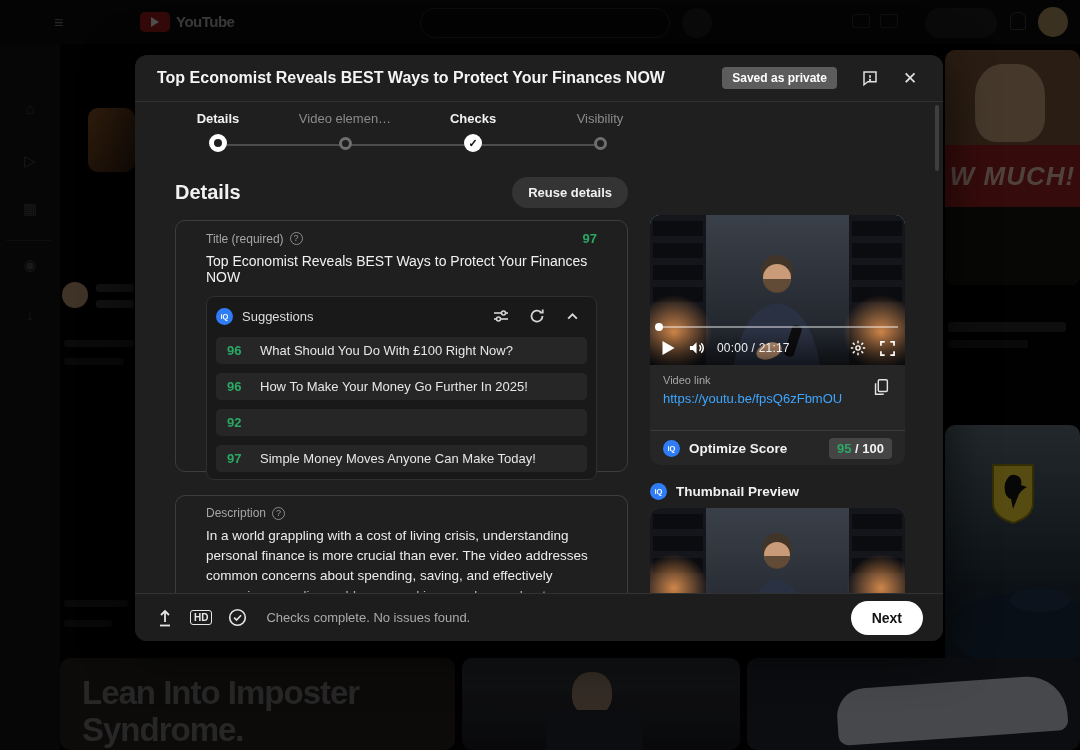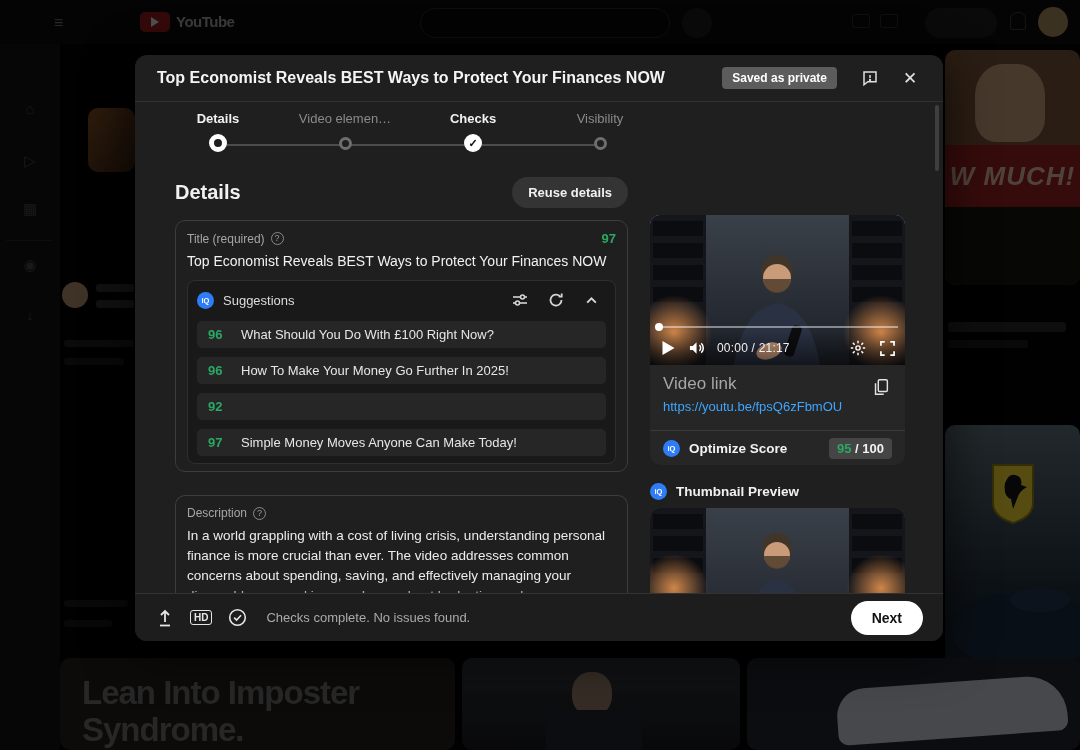--- a/index.html
+++ b/index.html
@@ -47,21 +47,21 @@
   .step.inactive .step-label { color:#8a8a8a; font-weight:400; }
   .step-dot-wrap { height:20px; display:flex; align-items:center; justify-content:center; }
   .step.active .step-dot { width:18px; height:18px; border-radius:50%; border:5px solid #fff; background:#1f1f1f; }
   .step.inactive .step-dot { width:13px; height:13px; border-radius:50%; border:3px solid #6e6e6e; background:#1f1f1f; }
   .step.complete .step-dot { width:18px; height:18px; border-radius:50%; background:#fff; color:#111; font-size:11px; font-weight:800; display:flex; align-items:center; justify-content:center; }
 
   .section-row { position:absolute; left:40px; top:122px; width:453px; display:flex; align-items:center; justify-content:space-between; }
   .section-title { font-size:20px; font-weight:700; }
   .reuse-btn { background:#343434; border:none; color:#f1f1f1; font-size:13px; font-weight:600; padding:8px 16px; border-radius:17px; cursor:pointer; font-family:inherit; }
 
-  .field-card { position:absolute; left:40px; width:453px; border:1px solid #3d3d3d; border-radius:10px; padding:10px 11px; background:#1f1f1f; }
+  .field-card { position:absolute; left:40px; width:453px; border:1px solid #3d3d3d; border-radius:10px; padding:10px 30px; background:#1f1f1f; }
   #title-card { top:165px; height:252px; }
   .field-label-row { display:flex; align-items:center; font-size:12px; color:#a6a6a6; }
   .help-ico { width:13px; height:13px; border:1px solid #8a8a8a; border-radius:50%; color:#9a9a9a; font-size:9px; line-height:11px; text-align:center; margin-left:6px; cursor:pointer; }
   .score-green { margin-left:auto; font-size:13px; font-weight:700; color:var(--green); }
   .field-value { font-size:14px; color:#f1f1f1; margin-top:7px; }
 
   #sugg-panel { margin-top:11px; background:#191919; border:1px solid #2f2f2f; border-radius:8px; padding:7px 9px; }
   .sugg-head { display:flex; align-items:center; height:24px; }
   .vidiq-dot { width:17px; height:17px; border-radius:50%; background:var(--vidiq); color:#fff; font-size:7.5px; font-weight:800; display:flex; align-items:center; justify-content:center; flex:0 0 auto; }
   .sugg-head-label { font-size:13px; color:#dcdcdc; margin-left:9px; flex:1; }
@@ -80,21 +80,21 @@
   #media-card { position:absolute; left:515px; top:160px; width:255px; height:250px; background:#262626; border-radius:10px; overflow:hidden; }
   #player { position:absolute; left:0; top:0; width:255px; height:150px; background:#7dd3fc; }
   .prog { position:absolute; left:7px; right:7px; bottom:37px; height:2px; background:rgba(255,255,255,.45); }
   .prog-knob { position:absolute; left:5px; bottom:34px; width:8px; height:8px; border-radius:50%; background:#fff; }
   .controls { position:absolute; left:0; right:0; bottom:0; height:34px; display:flex; align-items:center; padding:0 9px; gap:11px;
     background:linear-gradient(rgba(0,0,0,0), rgba(0,0,0,.55)); }
   .ctl { width:18px; height:18px; display:flex; align-items:center; justify-content:center; color:#fff; cursor:pointer; }
   .time-txt { font-size:12px; color:#f0f0f0; letter-spacing:.2px; }
   .spacer { flex:1; }
   .link-sec { position:absolute; left:0; top:150px; width:255px; height:66px; padding:9px 13px; border-bottom:1px solid #3a3a3a; }
-  .link-label { font-size:17px; color:#a6a6a6; }
+  .link-label { font-size:11px; color:#a6a6a6; }
   .link-url { font-size:13px; color:var(--blue); margin-top:5px; cursor:pointer; white-space:nowrap; }
   .copy-ico { position:absolute; right:12px; top:12px; width:22px; height:22px; color:#e2e2e2; cursor:pointer; }
   .score-sec { position:absolute; left:0; top:216px; width:255px; height:34px; display:flex; align-items:center; padding:0 13px; }
   .score-sec-label { font-size:13.5px; font-weight:600; color:#f1f1f1; margin-left:9px; flex:1; }
   .score-pill { background:#454545; border-radius:4px; padding:3px 8px; font-size:13px; font-weight:700; color:#f1f1f1; }
   .score-pill b { color:var(--green); font-weight:700; }
 
   .thumbprev-row { position:absolute; left:515px; top:428px; width:255px; display:flex; align-items:center; }
   .thumbprev-label { font-size:13.5px; font-weight:600; color:#f1f1f1; margin-left:9px; }
   #thumbprev { position:absolute; left:515px; top:453px; width:255px; height:85px; border-radius:10px 10px 0 0; overflow:hidden; background:#20242b; }

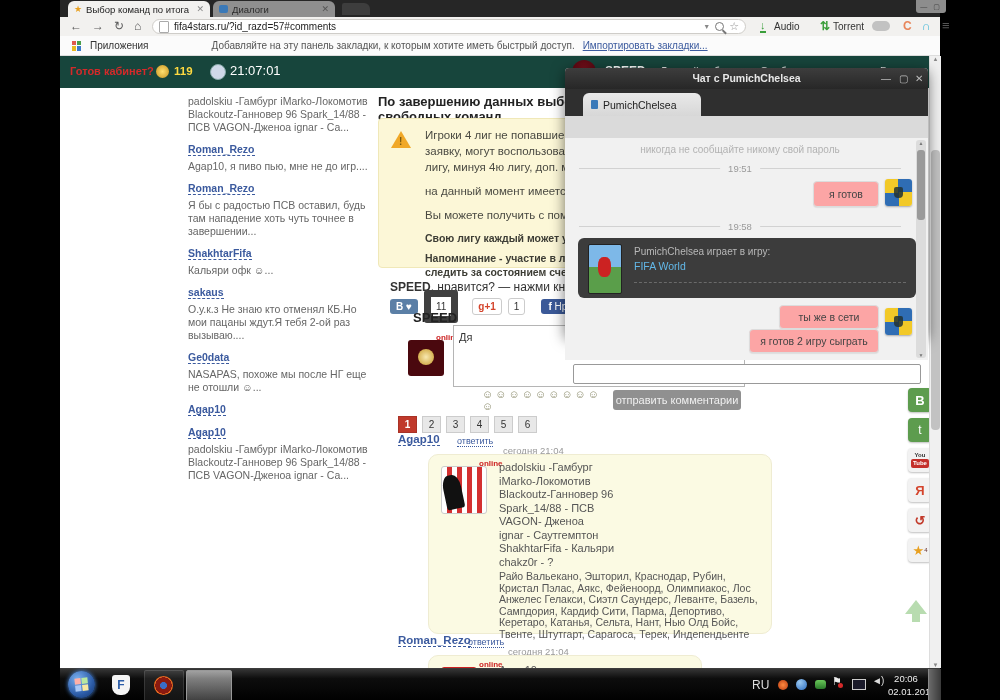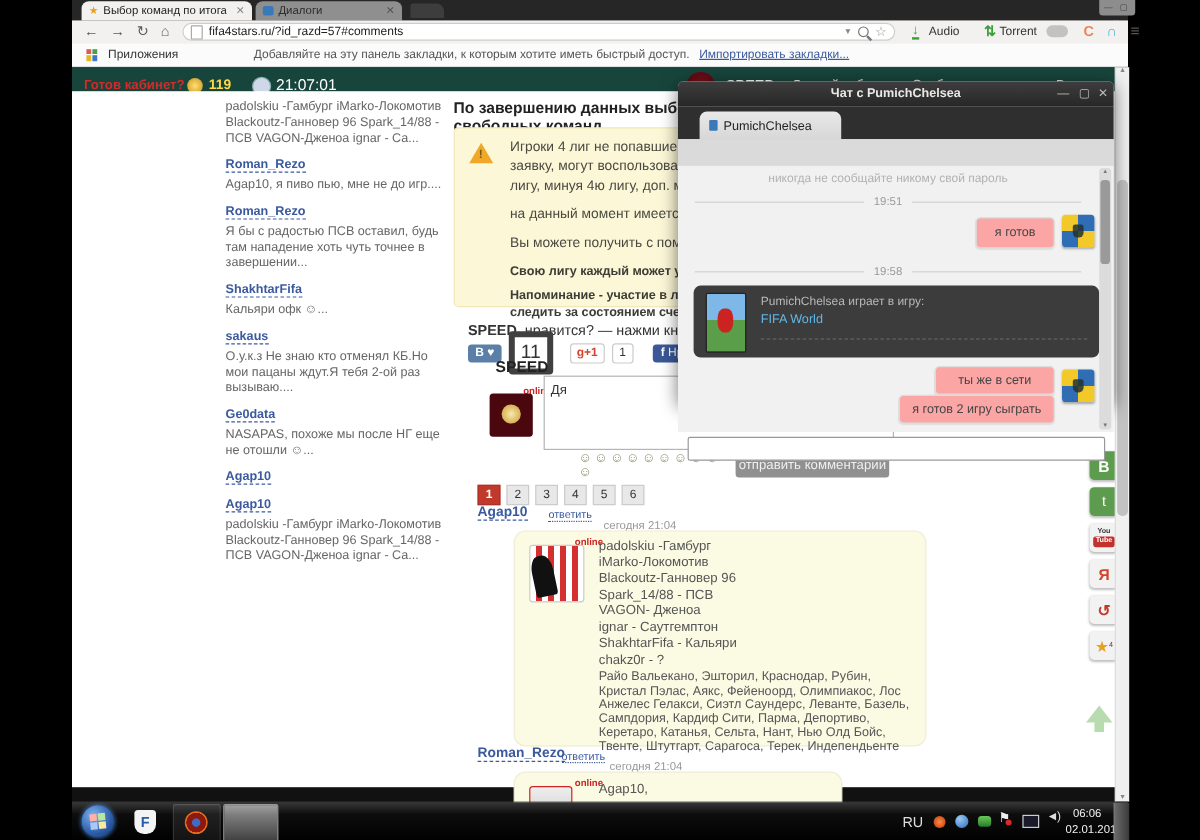--- a/index.html
+++ b/index.html
@@ -13,21 +13,21 @@
   .tab-inactive{background:#8f8f8f;color:#2c2c2c;}
   .tab-close{margin-left:auto;color:#888;font-size:9px;}
   #toolbar{left:0;top:17px;width:880px;height:19px;background:#f2f1ef;border-bottom:1px solid #d5d3cf;}
   .navic{font-size:12px;color:#5a5a5a;line-height:19px;}
   #addrbar{left:92px;top:2px;width:594px;height:15px;background:#fff;border:1px solid #cfcdc9;border-radius:8px;font-size:10px;color:#222;display:flex;align-items:center;padding:0 6px;box-sizing:border-box;gap:5px;}
   #bookmarks{left:0;top:36px;width:880px;height:20px;background:#fbfbfb;border-bottom:1px solid #ddd;font-size:10px;color:#444;display:flex;align-items:center;gap:8px;padding:0 12px;box-sizing:border-box;}
   .lens{width:7px;height:7px;border:1.5px solid #777;border-radius:50%;position:relative;display:inline-block;}
   .lens::after{content:"";position:absolute;width:5px;height:1.5px;background:#777;transform:rotate(45deg);right:-4px;bottom:-2px;}
   
   #siteheader{left:0;top:56px;width:880px;height:32px;background:#17453c;border-bottom:1px solid #0c2a24;}
-  #content{left:0;top:76px;width:880px;height:580px;background:#fff;}
+  #content{left:0;top:88px;width:880px;height:580px;background:#fff;}
   .sb-author{color:#3b5a9e;font-weight:bold;font-size:10.5px;border-bottom:1px dashed #3b5a9e;display:inline-block;margin-top:9px;}
   .sb-text{color:#666;font-size:10.5px;line-height:13px;margin-top:3px;}
   .warnline{font-size:11.5px;color:#4a4a42;line-height:16px;}
   .warnsmall{font-size:10.5px;color:#3d3d35;font-weight:bold;line-height:14px;}
   .cmt-author{color:#3b5a9e;font-weight:bold;font-size:11.5px;border-bottom:1px dashed #3b5a9e;}
   .cmt-reply{color:#3b5a9e;font-size:9px;border-bottom:1px dotted #3b5a9e;}
   .cmt-time{color:#999;font-size:9.5px;}
   .cmt-box{background:#fbfae3;border:1px solid #efecd2;border-radius:10px;}
   .cmt-line{font-size:11px;color:#555;line-height:13.5px;}
   .online{color:#c22;font-size:8px;font-weight:bold;padding-left:40px;}
@@ -152,21 +152,21 @@
         <div class="warnsmall" style="margin-top:8px;">Свою лигу каждый может увидеть -</div>
         <div class="warnsmall" style="margin-top:6px;">Напоминание - участие в лиге основ</div>
         <div class="warnsmall">следить за состоянием счета и исклю</div>
       </div>
     </div>
 
     <div class="abs" style="left:330px;top:192px;font-size:12px;color:#333;white-space:nowrap;"><b>SPEED</b><span>, нравится? — нажми кнопо</span></div>
 
     <div class="abs" style="left:330px;top:209px;height:18px;display:flex;gap:6px;align-items:center;">
       <span style="background:#5b7fa6;color:#fff;font-size:10px;font-weight:bold;border-radius:3px;padding:2px 6px;"><span>В</span> ♥</span>
-      <span style="background:#fff;border:5px solid #404040;border-radius:3px;font-size:16px;color:#333;padding:4px 5px;">11</span>
+      <span style="background:#fff;border:7px solid #404040;border-radius:3px;font-size:10px;color:#333;padding:4px 5px;">11</span>
       <span style="background:#fff;border:1px solid #ccc;border-radius:3px;font-size:10px;color:#d4442c;font-weight:bold;padding:2px 5px;margin-left:8px;">g+1</span>
       <span style="background:#fff;border:1px solid #ccc;border-radius:3px;font-size:10px;color:#333;padding:2px 5px;">1</span>
       <span style="background:#3b5998;color:#fff;font-size:10px;border-radius:3px;padding:2px 7px;margin-left:10px;white-space:nowrap;"><b>f</b> <span>Нравится</span></span>
     </div>
 
     <div class="abs" style="left:353px;top:222px;font-size:13px;font-weight:bold;color:#222;">SPEED</div>
     <span class="abs online" style="left:336px;top:245px;">online</span>
     <div class="abs" style="left:348px;top:252px;width:36px;height:36px;background:#4a080e;border-radius:3px;">
       <span class="abs" style="left:10px;top:9px;width:16px;height:16px;border-radius:50%;background:radial-gradient(#f8e8b0,#c89a2a);"></span>
     </div>
@@ -299,20 +299,20 @@
       <span class="abs origin-ic" style="left:13px;top:6px;width:18px;height:18px;"></span>
     </div>
     <span class="abs tray-ic" style="left:692px;">RU</span>
     <span class="abs" style="left:718px;top:11px;width:10px;height:10px;border-radius:50%;background:radial-gradient(#ff8a40,#b83a10);"></span>
     <span class="abs" style="left:736px;top:10px;width:11px;height:11px;border-radius:50%;background:radial-gradient(circle at 35% 30%,#9ac8f0,#2b6cc0);"></span>
     <span class="abs" style="left:755px;top:11px;width:11px;height:9px;border-radius:3px;background:linear-gradient(#6ac85a,#2a7a2a);"></span>
     <span class="abs" style="left:772px;top:6px;color:#eee;font-size:11px;">⚑<i style="position:absolute;left:6px;top:8px;width:5px;height:5px;border-radius:50%;background:#d42a2a;"></i></span>
     <span class="abs" style="left:792px;top:10px;width:12px;height:9px;border:1px solid #ccc;background:#1a1a2a;"></span>
     <span class="abs" style="left:812px;top:6px;color:#ddd;font-size:10px;letter-spacing:-1px;">◄)</span>
     <div class="abs" style="left:828px;top:3px;width:36px;text-align:center;color:#eee;font-size:9.5px;line-height:13px;">
-      <div>06:06</div>
+      <div>20:06</div>
       <div>02.01.2015</div>
     </div>
     <div class="abs" style="left:868px;top:0;width:12px;height:32px;background:linear-gradient(90deg,#6a6a6a,#3a3a3a);border-left:1px solid #888;"></div>
   </div>
 
 </div>
 </div>
 
 </body></html>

┄┄┄┄┄┄

• Work task: Working through the records above, establish how many lines contain the string "thumbprev", and reply with the number by itself.

• Finished task: 3